Effect of feature factors

In the prediction process of the VGAE-RF model, we tried to use the Mean Decrease Gini (MDG) method to measure the importance of features and explore their impacts on the selection of refuge sites (Fig. 10).

Figure 10
figure 10

The importance of each index feature.

The research indicates that among numerous factors affecting the selection of models, urban structure and social attributes play a vital role in the location selection of emergency shelters, which aligns with the conclusions drawn by Ashish Trivedi26 and Trivedi A28. Among them, the population density (23.52%) and urban road network density (11.77%) significantly affect the selection of shelters.
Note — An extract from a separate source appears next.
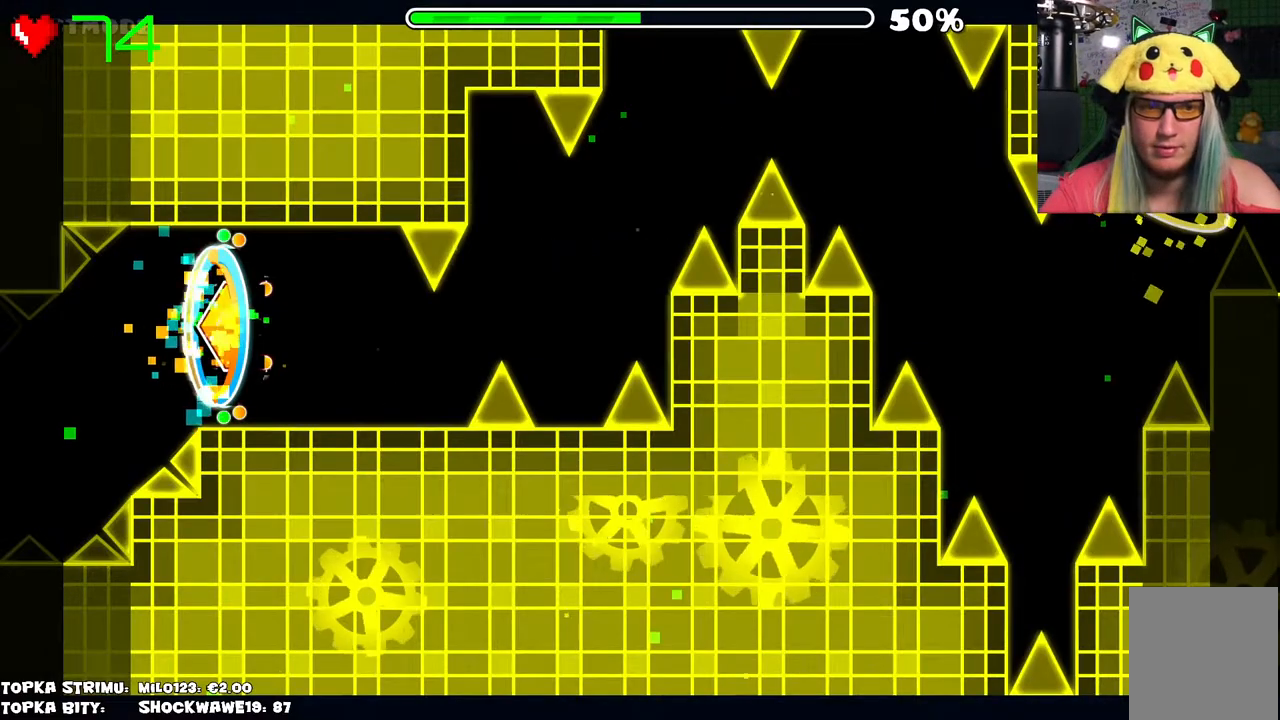
{"keys": [], "mouse": [], "events": []}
According to the spatial location theory, areas with high population density can ensure that more people can quickly reach shelters in emergencies, essential for improving emergency response efficiency and reducing potential casualties. At the same time, the density of urban road networks directly affects the convenience and efficiency of transportation, especially during emergency evacuations. A high-density network can provide more route options, reduce traffic congestion, and accelerate evacuation speed. Given that the main urban area of Beijing is primarily on the plains, the impact of the geographical environment on the location of emergency shelters may not be prominent but remains an indispensable part of the risk assessment of the shelters. For instance, shelters in hilly or low-lying areas may become unsafe or unreachable due to topographical reasons during disasters such as earthquakes or floods.
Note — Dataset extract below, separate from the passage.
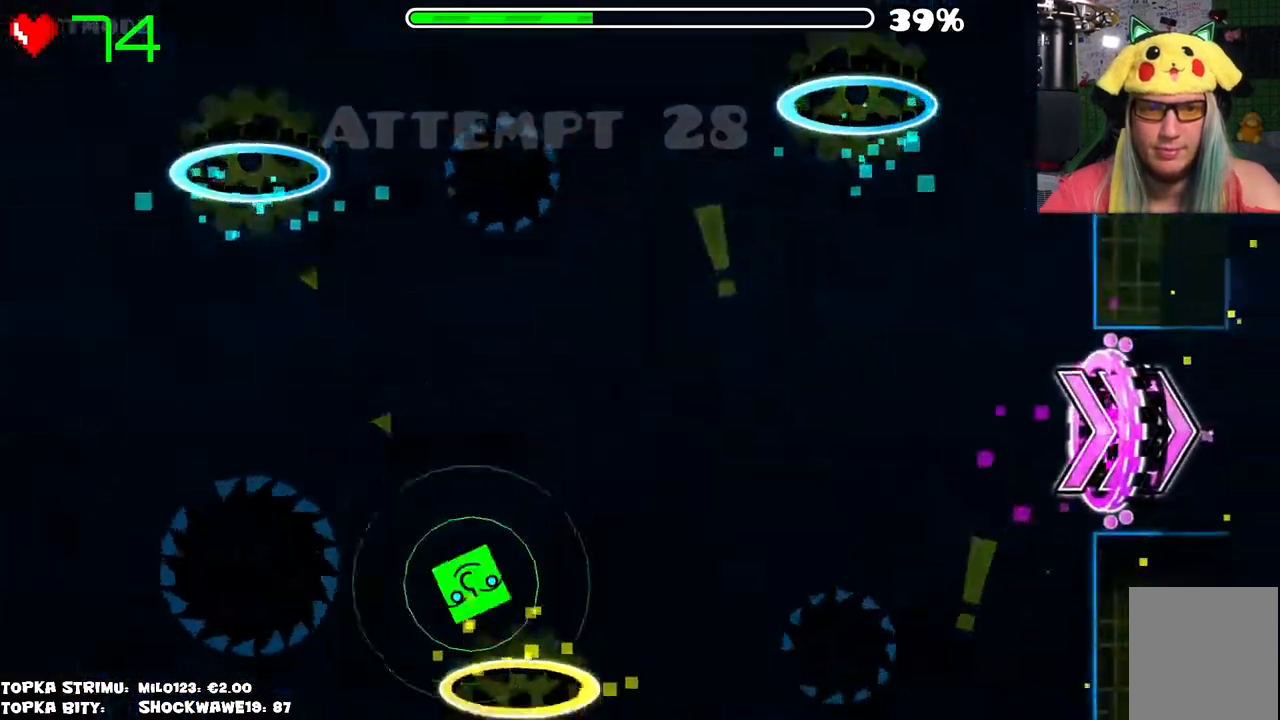
{"keys": [], "mouse": [], "events": []}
Conclusion and future work

In this study, we introduce a VGAE-RF site prediction method designed to extract and integrate potential urban spatial features and apply them to the site selection of emergency shelters. Using multi-source and heterogeneous networked urban spatial data, the VGAE-RF model can identify and aggregate both explicit and implicit features from urban spatial topological graph in geographically correlated and heterogeneous environments, leading to accurate site selection predictions. Our models give more accurate predictions than methods that do not consider neighborhood unit coupling effects, as demonstrated by the results. As highlighted in our experimental results, the latent semantic information within urban spaces plays a crucial role in optimizing the layout of emergency shelters. By utilizing this approach to shelter site selection, which takes spatial correlation into account, decision makers in emergency management can formulate more scientifically grounded and dependable strategies for urban shelter layout planning.

Based on previous research and discussions, our plan for the future work includes:

  1. (1)

    A more comprehensive set of influencing factors should be considered. Future research endeavors could investigate additional factors that might impact the site selection of emergency shelters, including vulnerable areas within cities, disaster-prone locations, and socioeconomic conditions. Such investigations aim to improve the predictive capacity and practical applicability of the model.

  2. (2)

    Improving the spatial semantic relationships in the urban spatial topological graph. This study created a topological graph of urban space characterized by consistent spatial relationships but lacking semantic associations. Therefore, additional associated relationships should be considered in the future to increase the rigor and reason of information transmission on maps.

  3. (3)

    Exploiting the advantages of multi-model fusion. In certain non-first-tier cities, the availability of multi-source spatial data is relatively limited, which constrains a single model's capability to make location selections in diverse areas. Consequently, harnessing the strengths of various models in discerning spatial features can enhance the model's adaptability.